La FHH honore Greubel Forsey
La Fondation de la haute horlogerie remet son Hommage au talent à Stephen Forsey et Robert Greubel. Franco Cologni, président de la fondation, est également honoré mais transmet son prix à Nicolas G. Hayek
Au téléphone, Stephen Forsey semble d’abord un peu emprunté. Mais, comme à son habitude, il rigole beaucoup. Dans le communiqué envoyé ce début de semaine, la Fondation de la haute horlogerie (FHH) dit remettre son Hommage au talent 2018 à Robert Greubel et Stephen Forsey car ils ont contribué à «redéfinir l’horlogerie indépendante». Mercredi soir à Genève, feu Nicolas G. Hayek a reçu, lui, l’autre prix de ce millésime 2017, l’Hommage à la passion, «transmis» par Franco Cologni.
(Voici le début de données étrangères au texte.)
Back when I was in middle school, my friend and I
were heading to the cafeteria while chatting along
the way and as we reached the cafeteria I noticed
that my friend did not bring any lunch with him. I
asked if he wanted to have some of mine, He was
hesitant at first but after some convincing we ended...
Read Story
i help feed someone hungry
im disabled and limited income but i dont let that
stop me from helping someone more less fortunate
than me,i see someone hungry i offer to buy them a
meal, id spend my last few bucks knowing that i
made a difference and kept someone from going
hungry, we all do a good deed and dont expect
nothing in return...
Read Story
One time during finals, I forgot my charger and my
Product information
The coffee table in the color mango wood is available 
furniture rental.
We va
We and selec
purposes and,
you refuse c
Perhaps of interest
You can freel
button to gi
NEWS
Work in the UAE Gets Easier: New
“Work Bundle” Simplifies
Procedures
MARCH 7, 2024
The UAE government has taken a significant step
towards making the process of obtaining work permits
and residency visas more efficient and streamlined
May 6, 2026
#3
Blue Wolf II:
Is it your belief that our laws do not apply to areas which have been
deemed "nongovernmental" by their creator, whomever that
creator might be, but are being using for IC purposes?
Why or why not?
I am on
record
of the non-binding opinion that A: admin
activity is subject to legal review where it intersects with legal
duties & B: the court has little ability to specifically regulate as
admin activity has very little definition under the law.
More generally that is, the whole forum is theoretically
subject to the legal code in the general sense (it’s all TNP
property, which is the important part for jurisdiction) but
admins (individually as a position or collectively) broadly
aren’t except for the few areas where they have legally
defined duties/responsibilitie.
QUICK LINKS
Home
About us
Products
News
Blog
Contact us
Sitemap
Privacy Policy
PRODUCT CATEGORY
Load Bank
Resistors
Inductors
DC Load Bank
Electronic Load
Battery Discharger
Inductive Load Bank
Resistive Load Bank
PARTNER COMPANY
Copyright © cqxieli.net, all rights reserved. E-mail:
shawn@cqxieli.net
1300 montres dans le monde
Redéfinir l’horlogerie indépendante? Stephen Forsey s’essaie au décryptage. «C’est un grand terme… Je crois que c’est surtout une manière de dire que nous sommes partis d’une feuille toute blanche. Il y a des centaines d’approches possibles de la montre. Nous, dès nos débuts, nous avons cherché à travailler sur l’excellence horlogère grâce à la confection de pièces originales. Nous visons une qualité différente du reste de l’industrie.»
Depuis quand? La marque Greubel Forsey, installée dans une ferme neuchâteloise ultramoderne à la sortie de La Chaux-deFonds (NE), n’a pas véritablement de date de naissance. «Robert et moi avons commencé de travailler ensemble en 1999. Nous avons fondé CompliTime [la fabrique de mouvements, ndlr] en 2001 et livré la première Greubel Forsey en 2004.» La commercialisation des montres a toujours été une manière de financer leurs recherches et leur vision de l’horlogerie.
En 2017, l’entreprise employait quelque 115 collaborateurs et a livré 108 pièces, «dont cinq grandes sonneries», se félicite le cofondateur. Sur ces quinze dernières années, la marque a développé 22 calibres et a produit, au total, «environ 1300 garde-temps». Premier prix: 155 000 francs.
L’objectif de l’entreprise: «Retrouver les niveaux de finition du travail fait main comme il était réalisé dans le passé», commente Stephen Forsey. Chaque pièce nécessite environ quatre mois de travail manuel par des artisans détenteurs de connaissances rares.
Impossible de fournir 1000 pièces par année
«Le plus difficile, c’est de trouver des employés avec ce que j’appelle l’intelligence de la main, c’està-dire capables de réaliser ces connexions entre le cerveau et le geste qui permettent les finitions du niveau attendu. Dans cette optique, réaliser 1000 pièces par année serait impossible car il n’existe pas assez de personnes capables d’y arriver», soutient Stephen Forsey.
N’est-il pas dommage que ces montres restent inaccessibles pour une très large partie de la population? «Bien sûr, mais nous devons payer nos artisans avec des salaires respectables, non? De plus, une Greubel Forsey est comme un tableau de maître. Par exemple, j’aime Monet, mais je ne pourrai jamais m’en offrir un. Cela ne veut pas dire que je ne peux admirer ses tableaux et y trouver de l’inspiration…» En outre, Stephen Forsey raconte avoir déjà rencontré des jeunes qui lui expliquaient avoir créé des fonds d’épargne pour, un jour, pouvoir s’offrir l’une de leurs montres. «Là, on se démarque de ce côté élitiste.»
Hommage «transmis» à Nicolas G. Hayek
Pour son second prix, l’Hommage à la passion, la FHH a tenu à récompenser Franco Cologni, cet «homme de conviction dont le nom est indissociable de l’extraordinaire destinée de Cartier ces trente dernières années et du déploiement du groupe Richemont dans la haute horlogerie», défend le communiqué de presse.
Franco Cologni étant également le président de la FHH, et pour éviter d’être «juge et partie», ce dernier a souhaité «transmettre» son prix à Nicolas G. Hayek, fondateur de Swatch Group, qui «a, lui aussi, su faire preuve d’une passion dévorante pour l’horlogerie. Ce prix décerné à titre posthume doit être compris comme un hommage à ce grand homme sans qui l’industrie horlogère helvétique ne serait pas ce qu’elle est aujourd’hui», relève Franco Cologni.